There’s also a dearth of support services, such as community activities and childcare. Many gaps—not unexpectedly—have to do with social inequity. Says White, “It was basically a pukefest of data.” After finding these gaps White is now looking at what to do with all of the information. Both how to package it and to present it to the people who can change these systems. “There’s a lot to be done,” says White, “I’m not sure where I’m going to land, but I’m jumping anyway.”
Antioch Provides Many Paths of Inquiry
White gathered so much information during her research it could have overwhelmed her. “There were times it felt like I could have done four dissertations,” says White. But she found a way to narrow it down. This wasn’t easy work, but the Graduate School of Leadership and Change faculty, fellow students, and especially her advisor Beth Mabry were extremely supportive. “They helped hold me accountable,” says White, “That’s why I chose Antioch. I didn’t want to do one of those online PhDs.
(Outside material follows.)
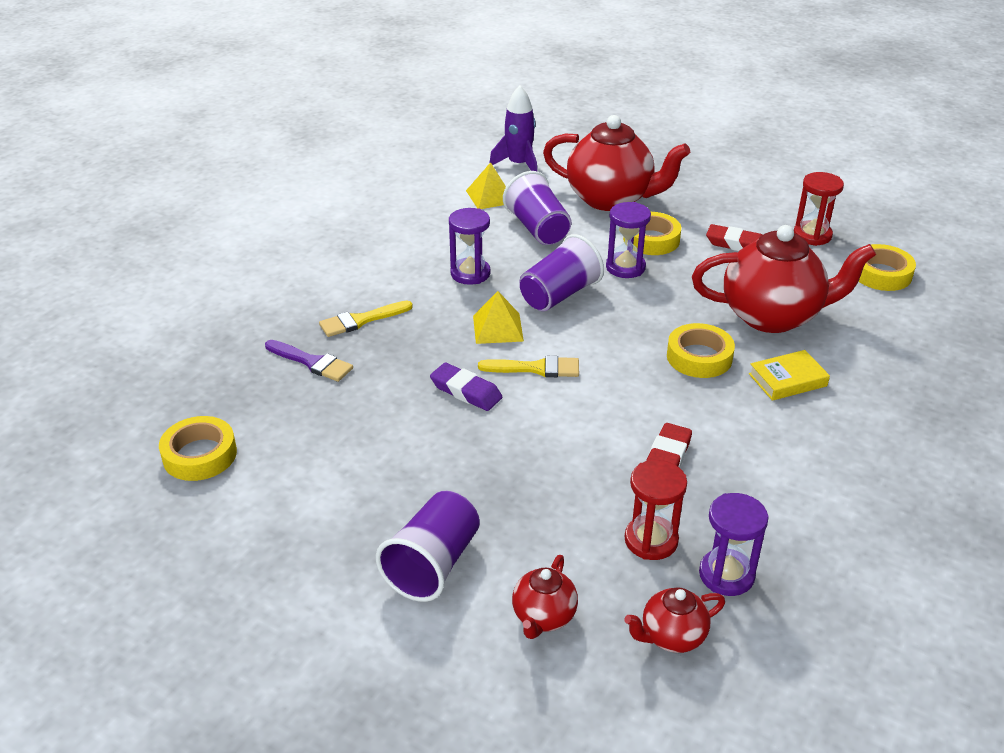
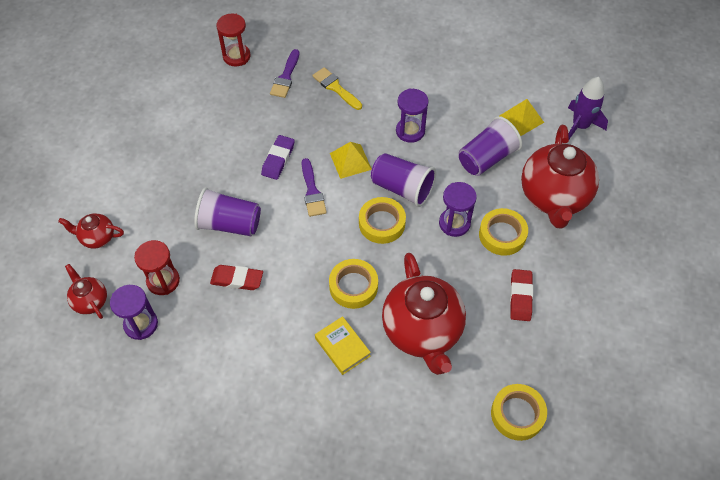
camera: 75 degrees right, 20 degrees up
(200, 455) = (193, 56): yellow tape -> yellow tape (382, 223)
(433, 564) = (128, 179): purple cup -> purple cup (229, 224)
(536, 368) = (312, 191): yellow brush -> purple brush
(812, 235) = (560, 355): red hourglass -> red hourglass (236, 56)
I wanted to make sure I had some level of residency.”
The relative freedom of the curriculum also helped her tailor her research and learning for the project that was inspired by her daughter, but became an avenue for helping many people with Down’s Syndrome and their caregivers. “It allowed me to explore and to really understand what I was doing. It created a lot of intrinsic motivation for me,” as White says, “I essentially got to create my program.” White’s full dissertation was initially published on April 1st, her daughter’s birthday.
Springing from this work, there are several lines of inquiry that White would like to pursue. She wants to look at how hospitals can support Down Syndrome clinics as “non-revenue generating” — as a balance sheet. She’s also interested in developing more inclusive practices around daycare centers to support children with disabilities better. She’s already been awarded a small grant for this work. Additionally, she’d like to expand her findings, as she says, “I want to be mindful that these needs do not revolve around Down syndrome. A lot of the gaps are common to other diagnoses.”
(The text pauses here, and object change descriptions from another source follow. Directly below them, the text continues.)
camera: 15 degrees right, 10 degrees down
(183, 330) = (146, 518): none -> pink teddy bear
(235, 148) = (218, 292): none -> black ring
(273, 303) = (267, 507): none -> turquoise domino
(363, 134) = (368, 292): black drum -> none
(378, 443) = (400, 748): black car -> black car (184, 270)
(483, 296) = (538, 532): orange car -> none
A summer spent climbing Mount Katahdin, in Maine reminds her of how it felt to finish school. As she says, “It was very much like doing my dissertation. It was easy to go up and get to the top. But then you’re coming down off that high, and you’re asking ‘Where am I going? Where do I put my foot?’” Although there are many paths forward, armed with a trove of data, and the ability to work within businesses and research institutions, White’s work lights a new trajectory for institutions of care.